### What you need to do
**1)** Extract from the comment thread, word for word, the passage starting with "J9: I'm thinking" and going on through "the Days Inn.".
**2)** Write the next part of the comment thread, picking up right after its final line.

### Source extract
-----
You don't really want to ask those Q directly, just yet eh.

J9 said...

That switch plate makes me think someone in the religious artifacts manufacturing business is either so clueless it isn't funny, or is so in on the irony of it that it is hysterically funny and sad at the same time.

Erin O'Brien said...

Bill: Take me to your leader?

Vince: response deleted by the Administration's better judgement

J9: I'm thinking clueless and hysterically funny.

ahclem said...

Re: Godot: Must go here. (And I actually have one of those switch plates.)

alphadog said...

I liked the Super 8 just fine. It's actually a step up from the Days Inn.

Erin O'Brien said...

ahclem: Sure wish I could have read that version in high school.

alph: all I can tell you is that the film version was a bunch of steps down from probably every other movie playing in the multiplex

Leslie Morgan said...

Hey, Alph, 'zat down there by the No Tell Motel?

Leslie Morgan said...

Dear Lord, I swear it's true, and will be TMI for most people. Why does one of my legs grow 250% of the stubble of the other leg? On the kneecaps, even, while the other does not?

Erin O'Brien said...

L--I'll trade your stubble for my perspiration. Or we can go halvesies. Dutch treat? Dunno. Figure it out and will cut a deal.

Why isn't anyone talking about the Dream Whip?

Harry Finch said...

God is not pleased with Dream Whip. He told me the other day that it was a mistake. He is so displeased with it that if you go to Wikipedia you will find there is no separate entry for it. That's the kind of power God has; that is how He manifests His anger.

Anonymous said...
-----
### Supplied material

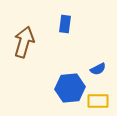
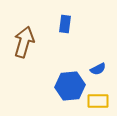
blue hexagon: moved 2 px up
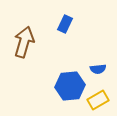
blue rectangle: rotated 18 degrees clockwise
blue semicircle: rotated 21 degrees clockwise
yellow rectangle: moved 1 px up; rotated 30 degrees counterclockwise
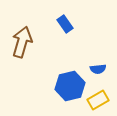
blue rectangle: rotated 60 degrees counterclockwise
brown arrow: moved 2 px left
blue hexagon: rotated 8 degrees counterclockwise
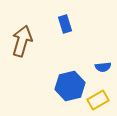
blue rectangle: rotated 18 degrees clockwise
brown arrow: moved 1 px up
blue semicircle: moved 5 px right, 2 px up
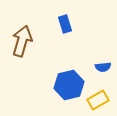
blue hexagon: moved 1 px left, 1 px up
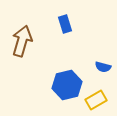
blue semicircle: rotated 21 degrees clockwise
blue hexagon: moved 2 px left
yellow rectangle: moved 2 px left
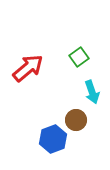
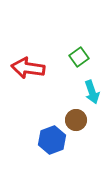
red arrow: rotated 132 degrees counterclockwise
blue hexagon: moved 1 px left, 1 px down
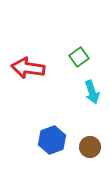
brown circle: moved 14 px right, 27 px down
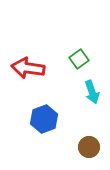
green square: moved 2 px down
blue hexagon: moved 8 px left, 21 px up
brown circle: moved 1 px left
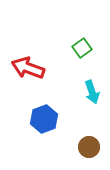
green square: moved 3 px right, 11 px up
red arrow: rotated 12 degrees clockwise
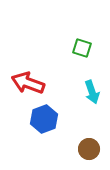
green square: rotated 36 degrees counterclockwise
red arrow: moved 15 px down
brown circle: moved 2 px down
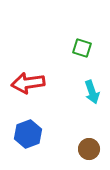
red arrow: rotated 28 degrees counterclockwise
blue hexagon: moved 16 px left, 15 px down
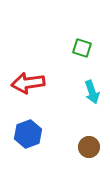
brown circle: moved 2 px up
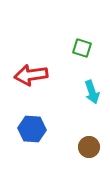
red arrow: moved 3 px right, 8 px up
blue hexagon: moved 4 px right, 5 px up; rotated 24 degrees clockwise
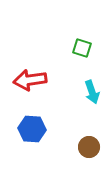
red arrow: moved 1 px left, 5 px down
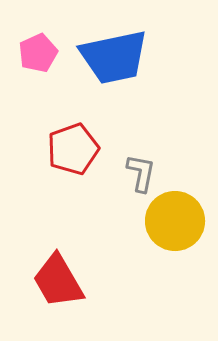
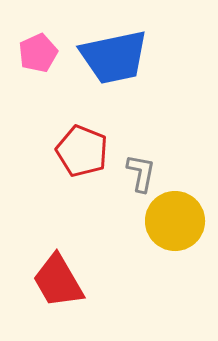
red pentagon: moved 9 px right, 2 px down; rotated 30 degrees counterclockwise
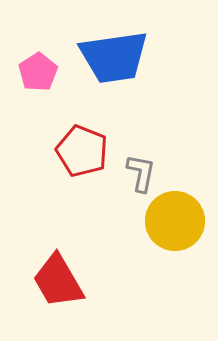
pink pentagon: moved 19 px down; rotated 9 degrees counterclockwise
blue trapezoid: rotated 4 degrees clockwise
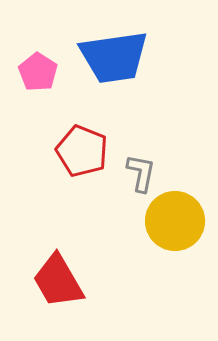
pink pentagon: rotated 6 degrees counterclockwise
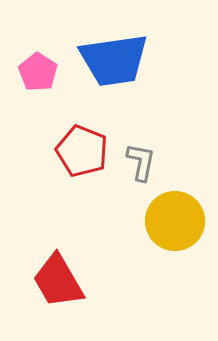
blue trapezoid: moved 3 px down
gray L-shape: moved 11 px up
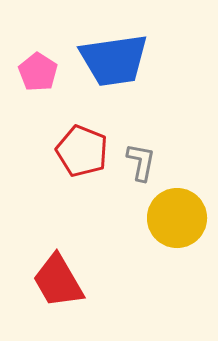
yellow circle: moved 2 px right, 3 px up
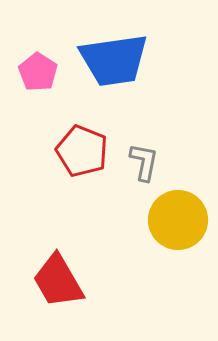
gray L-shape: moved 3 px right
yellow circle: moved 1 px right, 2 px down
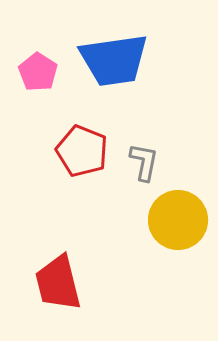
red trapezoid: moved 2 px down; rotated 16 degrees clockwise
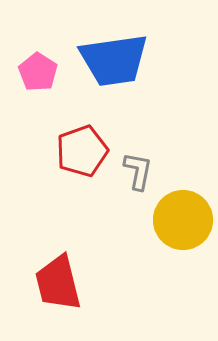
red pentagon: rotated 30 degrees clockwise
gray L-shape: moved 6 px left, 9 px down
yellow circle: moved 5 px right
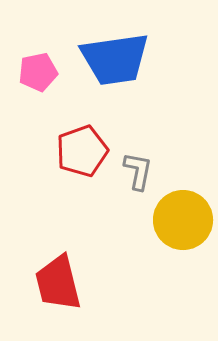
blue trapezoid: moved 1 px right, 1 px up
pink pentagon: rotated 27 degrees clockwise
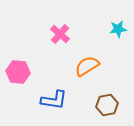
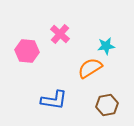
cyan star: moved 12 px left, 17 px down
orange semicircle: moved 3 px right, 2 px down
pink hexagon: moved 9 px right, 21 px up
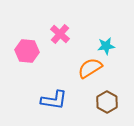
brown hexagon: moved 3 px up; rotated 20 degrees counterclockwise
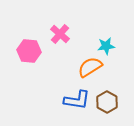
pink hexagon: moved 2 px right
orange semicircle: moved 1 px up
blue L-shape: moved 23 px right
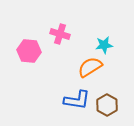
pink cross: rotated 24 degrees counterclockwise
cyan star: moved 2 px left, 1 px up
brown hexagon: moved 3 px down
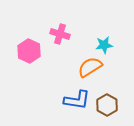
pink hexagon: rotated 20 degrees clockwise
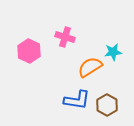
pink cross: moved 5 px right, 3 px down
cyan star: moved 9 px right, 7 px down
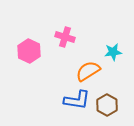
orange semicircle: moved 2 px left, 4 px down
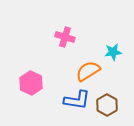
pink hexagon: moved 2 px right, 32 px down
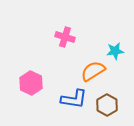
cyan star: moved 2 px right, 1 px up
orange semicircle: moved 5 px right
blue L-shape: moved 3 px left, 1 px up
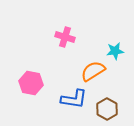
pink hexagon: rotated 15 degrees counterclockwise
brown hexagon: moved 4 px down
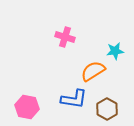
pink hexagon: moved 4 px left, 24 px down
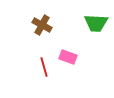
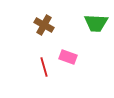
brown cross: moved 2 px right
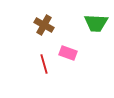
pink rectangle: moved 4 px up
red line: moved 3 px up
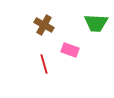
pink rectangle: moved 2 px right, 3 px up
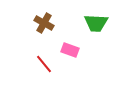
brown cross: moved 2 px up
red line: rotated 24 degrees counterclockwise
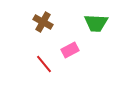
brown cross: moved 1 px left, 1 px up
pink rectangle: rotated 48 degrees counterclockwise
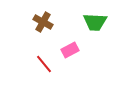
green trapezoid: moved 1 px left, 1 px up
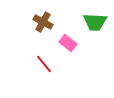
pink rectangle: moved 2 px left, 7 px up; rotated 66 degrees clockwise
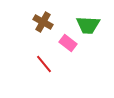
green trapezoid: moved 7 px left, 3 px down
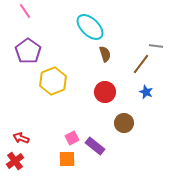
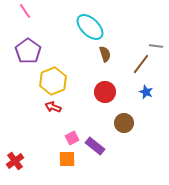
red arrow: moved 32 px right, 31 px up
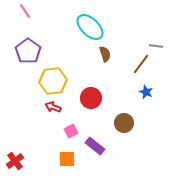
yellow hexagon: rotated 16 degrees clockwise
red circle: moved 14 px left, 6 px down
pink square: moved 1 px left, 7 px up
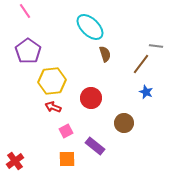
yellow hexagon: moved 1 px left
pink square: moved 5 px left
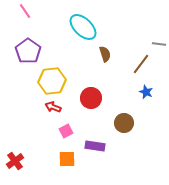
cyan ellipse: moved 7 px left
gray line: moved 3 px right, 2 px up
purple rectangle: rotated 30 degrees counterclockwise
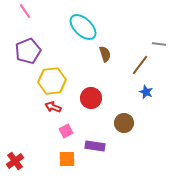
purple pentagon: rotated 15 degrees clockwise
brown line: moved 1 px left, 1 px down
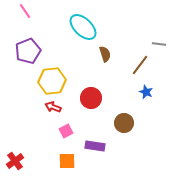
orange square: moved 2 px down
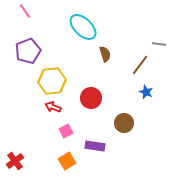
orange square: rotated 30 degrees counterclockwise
-----
### Expected responses
**1)**
J9: I'm thinking clueless and hysterically funny.

ahclem said...

Re: Godot: Must go here. (And I actually have one of those switch plates.)

alphadog said...

I liked the Super 8 just fine. It's actually a step up from the Days Inn.

**2)**
Erin-sorry, can't type, covered in Dreamwhip...
Sincerely,
Several of us

wv: 'retra'-Mr Mechlenborg, retra-active to April 22, yer lahcince is suhspendid...

Erin O'Brien said...

HF and anon: Yes, I have a packet of DW in my pantry right now. I am at once proud and ashamed of this fact.

Yes, I already knew that wiki did not have a DW entry. Harry, before you posted this, how many others were there on this square? The "wiki has no dream whip entry" square?

Dunno.

I intend to tweet about this immediately.

Harry Finch said...

I just went to Wikipedia and typed in Dream Whip, which directed me Cool Whip. Because God told me to do it that way.

Erin O'Brien said...

None of this bodes well.

Is my beloved Dream Whip in danger of BEING DISCONTINUED?

Leslie Morgan said...

I was too ashamed to comment about the Dream Whip. It seemed so unseemly. I am one of the Wiki annointed, but even I cannot wordsmith about Dream Whip, O'Brien.

Meet ya halfway re: the perspiration and the stubble! Bob likes me ANYWAY.

Harry Finch said...

Getting terribly stirred up about Dream Whip.